- **Text section**
──────

These stats are almost exact, because I created the list in my computer.

*After class:* 
One of the several "Gathering of Nations" CD's....
like the Native American POW-WOW druming and singing..!!
Very powerful and thought provoking!!
OR....
MOZART!!!!
He rocks..


Your Brother
John


----------



## cloak13 (Mar 22, 2006)

I actually bring music into the class, something for us to listen to while we work. I find that it gets the students a little more pumped.

Metallica
Drop Kick Murphys
System of a Down
Slipknot
Misfits
Rage Against the Machine

Those bands and others like them tend to get the most play. Usually we let students bring stuff in as long as no one in the class finds the material offensive we play it. And as you can guess with bands like those we are not offended easily 

Tim Kulp
Westminster, MD


----------



## kenpoworks (Mar 22, 2006)

Dean Martin,BlueBeat/Ska Clash, The Four Tops, Jimi Hendrix, Any Atlantic Rec. 68/69 Soul,Spingsteen, Dylan and latterly Green Day....sorry what was the question?


----------



## Carol (Mar 22, 2006)

Rick Wade said:
			
		

> I am seeing alot of classic rock are we all showing our age?


 
Showing our age?   Nah, I'm usually mistaken for a women in my mid-20s.  Kenpo is good for sooooooo many things!   :rofl:

(ahem)  I'm a Rush geek...and a Zepplin geek....and a Robert Plant geek....and...


----------



## lenatoi (Mar 28, 2006)

Hate to sound like a dope here, but what is Hair rock? Are we talking about the flinstones here? 
I listen to things like evenessence...sp... on the way there. I usually listen to whatever is on the radio on the way back.

Liking classic rock in no way reveals your age. What it does reveal is taste.:2xbird:


----------



## Mcura (Mar 28, 2006)

──────

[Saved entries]
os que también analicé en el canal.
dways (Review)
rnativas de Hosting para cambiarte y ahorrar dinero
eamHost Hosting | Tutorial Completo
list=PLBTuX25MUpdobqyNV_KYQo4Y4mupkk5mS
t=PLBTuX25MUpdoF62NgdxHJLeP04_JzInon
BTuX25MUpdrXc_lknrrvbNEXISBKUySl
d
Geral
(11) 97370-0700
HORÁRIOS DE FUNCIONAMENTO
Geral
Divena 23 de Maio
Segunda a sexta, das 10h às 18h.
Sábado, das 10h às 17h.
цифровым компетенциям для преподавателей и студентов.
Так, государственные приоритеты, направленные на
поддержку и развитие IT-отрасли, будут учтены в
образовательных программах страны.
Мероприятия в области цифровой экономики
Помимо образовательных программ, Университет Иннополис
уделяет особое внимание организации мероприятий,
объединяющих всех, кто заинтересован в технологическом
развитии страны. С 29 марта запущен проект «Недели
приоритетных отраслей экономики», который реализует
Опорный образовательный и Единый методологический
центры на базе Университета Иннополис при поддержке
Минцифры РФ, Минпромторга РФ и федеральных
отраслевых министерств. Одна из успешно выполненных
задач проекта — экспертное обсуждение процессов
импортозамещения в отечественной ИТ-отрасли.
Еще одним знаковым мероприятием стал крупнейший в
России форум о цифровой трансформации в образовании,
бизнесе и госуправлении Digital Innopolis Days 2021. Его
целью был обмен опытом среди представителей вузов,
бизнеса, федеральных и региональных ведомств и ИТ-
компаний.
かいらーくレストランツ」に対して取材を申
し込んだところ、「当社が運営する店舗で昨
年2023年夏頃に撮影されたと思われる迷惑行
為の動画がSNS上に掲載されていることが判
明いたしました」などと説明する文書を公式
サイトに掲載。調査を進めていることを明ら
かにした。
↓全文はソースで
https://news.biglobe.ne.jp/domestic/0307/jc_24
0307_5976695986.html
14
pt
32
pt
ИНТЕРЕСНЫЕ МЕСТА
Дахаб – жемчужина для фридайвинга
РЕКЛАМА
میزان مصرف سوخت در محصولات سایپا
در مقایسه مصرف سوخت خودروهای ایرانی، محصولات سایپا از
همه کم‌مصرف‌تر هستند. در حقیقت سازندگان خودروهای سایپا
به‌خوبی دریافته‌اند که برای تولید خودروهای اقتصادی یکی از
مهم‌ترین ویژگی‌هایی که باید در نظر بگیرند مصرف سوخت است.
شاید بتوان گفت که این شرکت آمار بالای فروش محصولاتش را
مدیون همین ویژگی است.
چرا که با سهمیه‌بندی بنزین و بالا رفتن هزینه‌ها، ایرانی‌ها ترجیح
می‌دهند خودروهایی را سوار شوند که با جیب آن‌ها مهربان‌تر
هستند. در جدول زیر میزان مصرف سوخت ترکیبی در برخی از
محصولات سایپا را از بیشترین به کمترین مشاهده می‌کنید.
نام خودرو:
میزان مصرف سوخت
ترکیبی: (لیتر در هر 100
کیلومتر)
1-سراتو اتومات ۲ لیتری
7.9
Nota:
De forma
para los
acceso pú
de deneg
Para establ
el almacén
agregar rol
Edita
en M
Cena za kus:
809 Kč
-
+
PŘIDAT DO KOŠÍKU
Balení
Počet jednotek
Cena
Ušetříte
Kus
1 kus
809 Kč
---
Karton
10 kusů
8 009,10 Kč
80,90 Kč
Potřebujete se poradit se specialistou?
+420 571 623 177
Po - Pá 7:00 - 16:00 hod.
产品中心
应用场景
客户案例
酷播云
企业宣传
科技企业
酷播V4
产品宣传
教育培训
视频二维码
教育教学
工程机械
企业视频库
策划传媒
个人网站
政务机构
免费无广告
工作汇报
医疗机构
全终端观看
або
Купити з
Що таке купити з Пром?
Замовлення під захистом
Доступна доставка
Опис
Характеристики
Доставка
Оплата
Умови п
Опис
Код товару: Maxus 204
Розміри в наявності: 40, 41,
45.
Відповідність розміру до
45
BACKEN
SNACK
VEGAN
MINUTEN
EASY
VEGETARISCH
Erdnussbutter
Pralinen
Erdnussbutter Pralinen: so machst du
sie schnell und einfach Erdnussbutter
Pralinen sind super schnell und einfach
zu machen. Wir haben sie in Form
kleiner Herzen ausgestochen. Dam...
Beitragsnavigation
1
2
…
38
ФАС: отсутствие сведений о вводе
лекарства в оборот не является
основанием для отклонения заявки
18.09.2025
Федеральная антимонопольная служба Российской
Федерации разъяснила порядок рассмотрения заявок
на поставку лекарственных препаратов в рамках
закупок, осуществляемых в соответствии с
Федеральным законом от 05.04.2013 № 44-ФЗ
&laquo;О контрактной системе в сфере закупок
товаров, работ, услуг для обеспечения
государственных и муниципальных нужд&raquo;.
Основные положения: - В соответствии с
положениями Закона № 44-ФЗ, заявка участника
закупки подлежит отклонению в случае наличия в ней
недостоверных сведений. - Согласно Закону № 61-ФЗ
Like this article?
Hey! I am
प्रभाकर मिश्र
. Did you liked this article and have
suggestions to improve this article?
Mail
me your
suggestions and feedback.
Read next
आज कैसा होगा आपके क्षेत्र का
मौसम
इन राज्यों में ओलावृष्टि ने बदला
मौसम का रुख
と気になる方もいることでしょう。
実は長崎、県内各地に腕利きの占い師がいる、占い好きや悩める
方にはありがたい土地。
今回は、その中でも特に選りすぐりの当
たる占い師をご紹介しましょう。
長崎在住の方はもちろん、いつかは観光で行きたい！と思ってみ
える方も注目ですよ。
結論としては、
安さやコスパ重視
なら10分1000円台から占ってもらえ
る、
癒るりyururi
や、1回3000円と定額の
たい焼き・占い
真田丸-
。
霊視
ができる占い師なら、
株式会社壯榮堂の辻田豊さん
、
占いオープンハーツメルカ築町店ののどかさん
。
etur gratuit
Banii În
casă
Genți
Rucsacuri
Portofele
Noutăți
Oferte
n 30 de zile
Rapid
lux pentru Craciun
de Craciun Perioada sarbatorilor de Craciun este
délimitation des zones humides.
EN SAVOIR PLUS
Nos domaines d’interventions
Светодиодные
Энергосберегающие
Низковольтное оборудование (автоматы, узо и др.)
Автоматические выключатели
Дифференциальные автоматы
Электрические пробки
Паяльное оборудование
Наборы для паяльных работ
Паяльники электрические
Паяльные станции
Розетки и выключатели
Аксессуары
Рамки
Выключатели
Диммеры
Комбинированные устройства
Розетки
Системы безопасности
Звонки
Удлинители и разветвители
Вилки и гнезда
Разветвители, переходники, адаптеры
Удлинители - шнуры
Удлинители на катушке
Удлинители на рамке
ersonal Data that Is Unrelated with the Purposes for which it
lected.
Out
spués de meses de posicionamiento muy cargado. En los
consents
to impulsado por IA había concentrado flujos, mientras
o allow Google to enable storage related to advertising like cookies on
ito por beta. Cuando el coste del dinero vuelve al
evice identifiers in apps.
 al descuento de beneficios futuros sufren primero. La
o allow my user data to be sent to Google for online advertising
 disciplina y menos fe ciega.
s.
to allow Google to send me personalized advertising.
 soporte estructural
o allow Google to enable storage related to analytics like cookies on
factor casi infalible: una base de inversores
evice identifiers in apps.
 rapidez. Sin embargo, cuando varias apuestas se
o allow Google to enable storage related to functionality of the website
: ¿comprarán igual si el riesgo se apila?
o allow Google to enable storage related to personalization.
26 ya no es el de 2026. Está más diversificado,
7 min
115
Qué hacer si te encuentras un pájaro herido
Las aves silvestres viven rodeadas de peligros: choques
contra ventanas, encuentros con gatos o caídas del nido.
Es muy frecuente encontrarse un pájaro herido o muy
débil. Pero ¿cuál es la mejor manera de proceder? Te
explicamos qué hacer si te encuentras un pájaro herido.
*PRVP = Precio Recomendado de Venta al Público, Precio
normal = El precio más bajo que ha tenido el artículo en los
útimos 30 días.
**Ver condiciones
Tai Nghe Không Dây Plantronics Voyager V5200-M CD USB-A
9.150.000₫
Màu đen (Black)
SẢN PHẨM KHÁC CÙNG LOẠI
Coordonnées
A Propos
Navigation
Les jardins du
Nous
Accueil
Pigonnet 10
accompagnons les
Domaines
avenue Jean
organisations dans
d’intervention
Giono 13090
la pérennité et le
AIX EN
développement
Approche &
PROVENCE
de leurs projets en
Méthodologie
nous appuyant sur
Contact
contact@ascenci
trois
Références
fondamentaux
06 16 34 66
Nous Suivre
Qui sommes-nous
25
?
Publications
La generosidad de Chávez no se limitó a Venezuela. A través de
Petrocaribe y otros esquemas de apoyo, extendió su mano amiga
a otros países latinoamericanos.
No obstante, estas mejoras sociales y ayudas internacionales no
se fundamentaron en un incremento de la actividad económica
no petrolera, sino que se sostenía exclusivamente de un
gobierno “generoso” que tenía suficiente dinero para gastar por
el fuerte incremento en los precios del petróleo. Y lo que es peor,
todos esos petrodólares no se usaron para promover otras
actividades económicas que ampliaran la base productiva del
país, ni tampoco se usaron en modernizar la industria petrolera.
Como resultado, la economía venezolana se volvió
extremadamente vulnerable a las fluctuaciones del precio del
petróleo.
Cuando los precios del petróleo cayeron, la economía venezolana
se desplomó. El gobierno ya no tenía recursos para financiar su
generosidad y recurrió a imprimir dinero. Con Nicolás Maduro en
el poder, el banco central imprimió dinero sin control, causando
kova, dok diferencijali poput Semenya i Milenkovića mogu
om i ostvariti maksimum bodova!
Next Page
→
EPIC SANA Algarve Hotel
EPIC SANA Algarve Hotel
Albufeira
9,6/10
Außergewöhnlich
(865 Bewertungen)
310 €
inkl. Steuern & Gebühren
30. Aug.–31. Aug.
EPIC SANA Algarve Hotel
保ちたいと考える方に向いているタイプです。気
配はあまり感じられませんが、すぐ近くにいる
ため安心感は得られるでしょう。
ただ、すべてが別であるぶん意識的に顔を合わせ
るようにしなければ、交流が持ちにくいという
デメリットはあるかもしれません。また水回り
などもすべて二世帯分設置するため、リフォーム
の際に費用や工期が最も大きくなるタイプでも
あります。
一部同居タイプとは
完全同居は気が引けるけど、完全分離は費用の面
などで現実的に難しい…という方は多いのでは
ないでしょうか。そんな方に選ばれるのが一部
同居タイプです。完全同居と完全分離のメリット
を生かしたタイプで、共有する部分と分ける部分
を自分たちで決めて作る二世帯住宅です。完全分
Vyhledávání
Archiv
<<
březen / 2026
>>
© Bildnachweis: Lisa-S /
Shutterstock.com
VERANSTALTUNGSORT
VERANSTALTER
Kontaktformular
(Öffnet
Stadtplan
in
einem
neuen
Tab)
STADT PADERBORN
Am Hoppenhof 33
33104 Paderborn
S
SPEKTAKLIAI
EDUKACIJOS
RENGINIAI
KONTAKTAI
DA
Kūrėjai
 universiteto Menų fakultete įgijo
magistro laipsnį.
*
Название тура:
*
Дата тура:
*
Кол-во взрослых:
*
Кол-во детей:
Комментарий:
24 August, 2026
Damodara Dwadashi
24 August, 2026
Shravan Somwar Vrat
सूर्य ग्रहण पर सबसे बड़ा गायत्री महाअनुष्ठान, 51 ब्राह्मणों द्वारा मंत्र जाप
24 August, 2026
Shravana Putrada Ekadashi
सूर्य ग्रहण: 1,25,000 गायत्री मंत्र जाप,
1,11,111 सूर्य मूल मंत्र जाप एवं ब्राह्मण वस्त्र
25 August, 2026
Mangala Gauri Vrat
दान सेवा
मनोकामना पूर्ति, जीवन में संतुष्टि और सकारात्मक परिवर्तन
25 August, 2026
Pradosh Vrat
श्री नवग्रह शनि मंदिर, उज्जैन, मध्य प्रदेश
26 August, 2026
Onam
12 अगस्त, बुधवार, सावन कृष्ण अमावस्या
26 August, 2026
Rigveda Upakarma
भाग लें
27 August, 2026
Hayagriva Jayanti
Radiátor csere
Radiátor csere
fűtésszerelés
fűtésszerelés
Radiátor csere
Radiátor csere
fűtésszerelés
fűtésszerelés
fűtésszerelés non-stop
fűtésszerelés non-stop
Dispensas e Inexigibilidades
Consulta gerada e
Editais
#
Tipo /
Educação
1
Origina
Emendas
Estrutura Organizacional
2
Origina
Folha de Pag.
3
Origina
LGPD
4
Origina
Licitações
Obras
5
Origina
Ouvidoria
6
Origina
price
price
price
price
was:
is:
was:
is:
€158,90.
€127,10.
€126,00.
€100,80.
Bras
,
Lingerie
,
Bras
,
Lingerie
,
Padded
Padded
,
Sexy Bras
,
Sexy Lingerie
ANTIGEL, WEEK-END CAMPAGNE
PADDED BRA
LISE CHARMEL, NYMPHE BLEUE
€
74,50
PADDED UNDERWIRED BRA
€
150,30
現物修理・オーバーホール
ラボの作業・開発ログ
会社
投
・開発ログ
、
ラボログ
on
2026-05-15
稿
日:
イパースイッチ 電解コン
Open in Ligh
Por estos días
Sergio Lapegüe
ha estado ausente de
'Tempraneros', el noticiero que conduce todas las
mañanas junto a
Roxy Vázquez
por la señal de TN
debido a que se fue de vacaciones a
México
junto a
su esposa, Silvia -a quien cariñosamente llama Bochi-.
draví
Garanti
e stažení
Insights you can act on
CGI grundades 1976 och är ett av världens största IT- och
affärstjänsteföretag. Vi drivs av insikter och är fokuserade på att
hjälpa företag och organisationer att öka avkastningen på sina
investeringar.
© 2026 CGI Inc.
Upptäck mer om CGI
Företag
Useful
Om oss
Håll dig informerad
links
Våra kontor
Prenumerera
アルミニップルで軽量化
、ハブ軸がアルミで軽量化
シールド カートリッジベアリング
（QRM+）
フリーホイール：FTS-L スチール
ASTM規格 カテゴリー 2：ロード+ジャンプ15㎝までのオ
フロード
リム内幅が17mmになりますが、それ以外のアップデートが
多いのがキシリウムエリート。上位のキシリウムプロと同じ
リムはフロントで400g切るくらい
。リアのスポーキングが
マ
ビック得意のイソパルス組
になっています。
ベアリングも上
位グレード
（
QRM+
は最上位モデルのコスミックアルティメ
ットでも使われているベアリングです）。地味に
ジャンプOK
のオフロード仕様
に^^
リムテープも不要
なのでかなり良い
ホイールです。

──────

- **What you need to do**
**a.** In the music thread, what is the passage that begins at the words "## lenatoi (Mar" and stops after "the way back." when you change "radio" to "CD player"?
**b.** In the music thread, what does lenatoi usually listen to on the way back?
**c.** In the music thread, why does cloak13 bring music into the class?

- **Problem solutions**
**a.**
## lenatoi (Mar 28, 2006)

Hate to sound like a dope here, but what is Hair rock? Are we talking about the flinstones here? 
I listen to things like evenessence...sp... on the way there. I usually listen to whatever is on the CD player on the way back.

**b.** Whatever is on the radio.

**c.** It gives the class something to listen to while they work. cloak13 finds that it gets the students a little more pumped.